In the `90s, our agency was immersed in a global identity program for one of the best-loved entertainment brands. In Latin America, it faced local clones. In the Middle East, it ran into religion. In Asia, ownership and different alphabets caused endless headaches. The experience convinced me the world didn't have to love America to love its content-from jeans to TV, and everything in between.

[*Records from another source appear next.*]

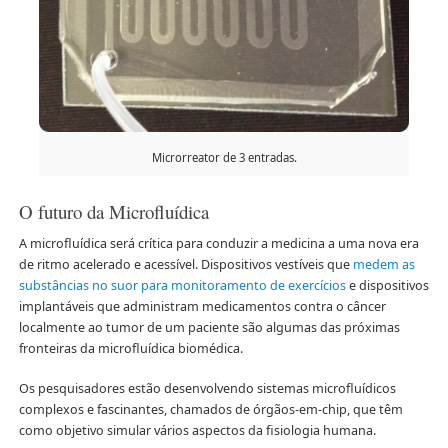
Microrreator de 3 entradas.
O futuro da Microfluídica
A microfluídica será crítica para conduzir a medicina a uma nova era
de ritmo acelerado e acessível. Dispositivos vestíveis que
medem as
substâncias no suor para monitoramento de exercícios
e dispositivos
implantáveis ​​que administram medicamentos contra o câncer
localmente ao tumor de um paciente são algumas das próximas
fronteiras da microfluídica biomédica.
Os pesquisadores estão desenvolvendo sistemas microfluídicos
complexos e fascinantes, chamados de órgãos-em-chip, que têm
como objetivo simular vários aspectos da fisiologia humana.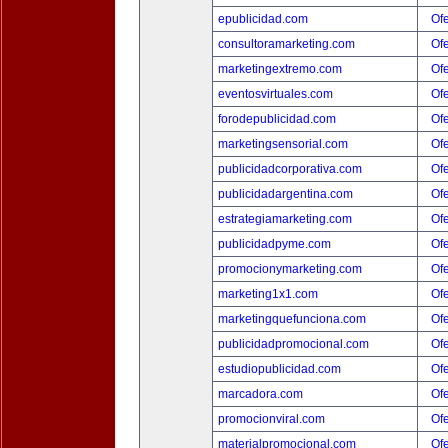
epublicidad.com
Ofe
consultoramarketing.com
Ofe
marketingextremo.com
Ofe
eventosvirtuales.com
Ofe
forodepublicidad.com
Ofe
marketingsensorial.com
Ofe
publicidadcorporativa.com
Ofe
publicidadargentina.com
Ofe
estrategiamarketing.com
Ofe
publicidadpyme.com
Ofe
promocionymarketing.com
Ofe
marketing1x1.com
Ofe
marketingquefunciona.com
Ofe
publicidadpromocional.com
Ofe
estudiopublicidad.com
Ofe
marcadora.com
Ofe
promocionviral.com
Ofe
materialpromocional.com
Ofe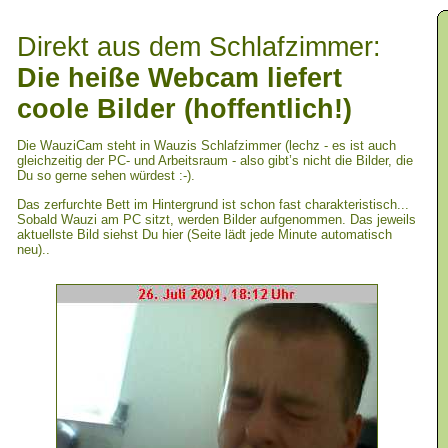
Direkt aus dem Schlafzimmer:
Die heiße Webcam liefert
coole Bilder (hoffentlich!)
Die WauziCam steht in Wauzis Schlafzimmer (lechz - es ist auch
gleichzeitig der PC- und Arbeitsraum - also gibt’s nicht die Bilder, die
Du so gerne sehen würdest :-).
Das zerfurchte Bett im Hintergrund ist schon fast charakteristisch...
Sobald Wauzi am PC sitzt, werden Bilder aufgenommen. Das jeweils
aktuellste Bild siehst Du hier (Seite lädt jede Minute automatisch
neu)..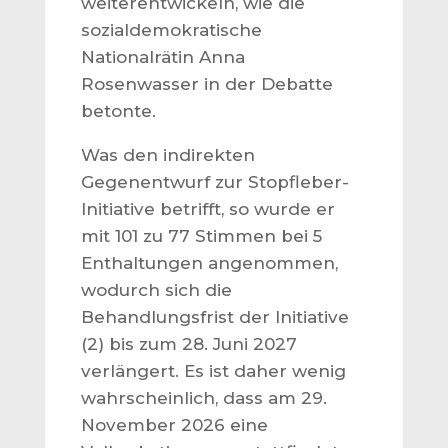
weiterentwickeln, wie die
sozialdemokratische
Nationalrätin Anna
Rosenwasser in der Debatte
betonte.
Was den indirekten
Gegenentwurf zur Stopfleber-
Initiative betrifft, so wurde er
mit 101 zu 77 Stimmen bei 5
Enthaltungen angenommen,
wodurch sich die
Behandlungsfrist der Initiative
(2) bis zum 28. Juni 2027
verlängert. Es ist daher wenig
wahrscheinlich, dass am 29.
November 2026 eine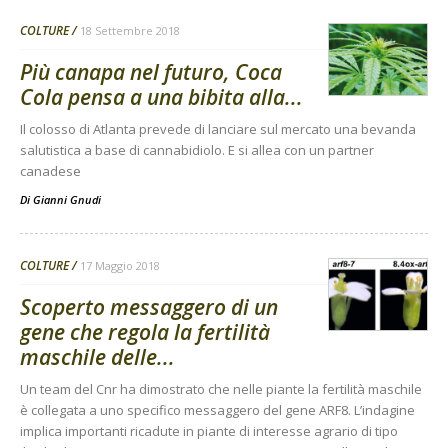
COLTURE
18 Settembre 2018
Più canapa nel futuro, Coca
Cola pensa a una bibita alla...
Il colosso di Atlanta prevede di lanciare sul mercato una bevanda
salutistica a base di cannabidiolo. E si allea con un partner
canadese
Di
Gianni Gnudi
COLTURE
17 Maggio 2018
Scoperto messaggero di un
gene che regola la fertilità
maschile delle...
Un team del Cnr ha dimostrato che nelle piante la fertilità maschile
è collegata a uno specifico messaggero del gene ARF8. L’indagine
implica importanti ricadute in piante di interesse agrario di tipo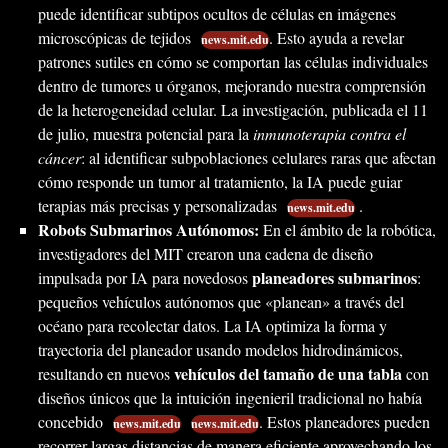
puede identificar subtipos ocultos de células en imágenes
microscópicas de tejidos
. Esto ayuda a revelar
news.mit.edu
patrones sutiles en cómo se comportan las células individuales
dentro de tumores u órganos, mejorando nuestra comprensión
de la heterogeneidad celular. La investigación, publicada el 11
de julio, muestra potencial para la
inmunoterapia contra el
cáncer
: al identificar subpoblaciones celulares raras que afectan
cómo responde un tumor al tratamiento, la IA puede guiar
terapias más precisas y personalizadas
.
news.mit.edu
Robots Submarinos Autónomos:
En el ámbito de la robótica,
investigadores del MIT crearon una cadena de diseño
planeadores submarinos
impulsada por IA para novedosos
:
pequeños vehículos autónomos que «planean» a través del
océano para recolectar datos. La IA optimiza la forma y
trayectoria del planeador usando modelos hidrodinámicos,
vehículos del tamaño de una tabla
resultando en nuevos
con
diseños únicos que la intuición ingenieril tradicional no había
concebido
. Estos planeadores pueden
news.mit.edu
news.mit.edu
recorrer largas distancias de manera eficiente aprovechando los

The answer for Brand America, if there is one ... resides in our content, in the things we make that others want, that enhance and enrich the way we live, work and play. Brand America will be sustained by what gave it unrivaled reach in the first place-the consumer. Why not let the global marketplace for American goods nurture, as it always has, Brand America. China, for all its decades of insularity, builds high-ticket neighborhoods modeled on America, right down to American place names. America the nation, the uber-marketer, isn't driving this development. The Chinese consumer is. We need to remember what made Brand America a global brand: satisfying consumers at home, then satisfying consumers of the world. That should be our overriding strategy.
If you can't deliver, then don't advertise
Of all that's been written about America's inability to sell itself and its policies to the world, Jack Trout's Letter to the Editor ("The U.S. in the world: Positioning the brand," Viewpoint, AA, July 7) says it all with his last sentence, which I'll get back to in a moment.
It's been said that all companies are branding themselves whether they know it or not. The same can be said for countries. Everyone can have their opinions on the "how-to" approach to branding the U.S. but it comes back to Jack Trout's final sentence in his well written letter: "Policy must line up with strategy or all the work will be undone." This is true of businesses and countries alike. If you can't deliver the goods, then it never pays to advertise.
"The Advertising Show"
"The Advertising Show" is a nationally syndicated radio program.
America just one model for the rest of the world
I enjoyed tremendously the article Saatchi & Saatchi's Tim Love wrote ("Old ideas fail Brand America," Forum, AA, July 7.)
I am a Belgian citizen living and working in the U.S. since 1987. In my capacity as director of international sales for our company, I could not agree more with him. I travel constantly around the world for business and leisure and am frequently exposed to the sometimes-poor perception (in many fields) of "America" by foreigners. Most regretful is the fact that many colleagues and executives in our company do not get that same interna- tional exposure since most of them belong to the 82% of Americans who do not own a passport. Moreover, their source of information, while excellent when covering the U.S. domestic matters, is rarely global. In those conditions, it is very difficult for them to understand this worldwide change of attitude (if not worse) towards great brands, great products and great companies.
People of my generation in Western Europe grew up with respect for "America." From "La Liberation in 1944" to Hollywood, and from Chrysler to Frigidaire, we were in love with the American way of life. Already then, the freezers sold by Sears were too large for most Belgian homes, the cars imported from Detroit too big for our narrow medieval streets. Still, there was an inalterable symbol of quality and well being associated with these products and the country they came from.
Today, as the article explains well, we live in the intercultural and inter-connected world where many ways of living are enjoyed and encouraged, where "America" is maybe only one of the models of reference. In some cases, American marketing is "out of touch" with the concerns and realities of those living outside of the U.S.
Paul M. Van Halteren
Director of International Sales
John B. Sanfilippo & Son
Elk Grove Village, Ill.
* In "$100 mil Jergens account awarded to Kirshenbaum" (P. 1, July 14), it was incorrectly said that Interpublic's Initiative Media, New York, retained media buying. Initiative retained broadcast buying. Buying duties for other media were awarded to Kirshenbaum Bond & Partners' Media Kitchen, New York, which also handles all media planning for the Jergens account.
* In "Teen title crush leads to circ cuts" (July 7, P. 21), Teen People's rate base cut to 1.45 million was incorrectly reported to take effect with its October 2003 issue. It takes effect with the February 2004 issue. In the accompanying graphic "Where the girls are," Elle Girl's rate base was incorrectly listed as 450,000. It is 400,000. And Elle Girl's stated ad-page lead over Teen Vogue resulted from Elle Girl having published one more issue than Teen Vogue in the first five months of 2003.
* In "Images of the week" (June 30, P. 30), W Hotels' in-house W Hotels Creative Services unit should have been included in the credits for the W Hotels ads.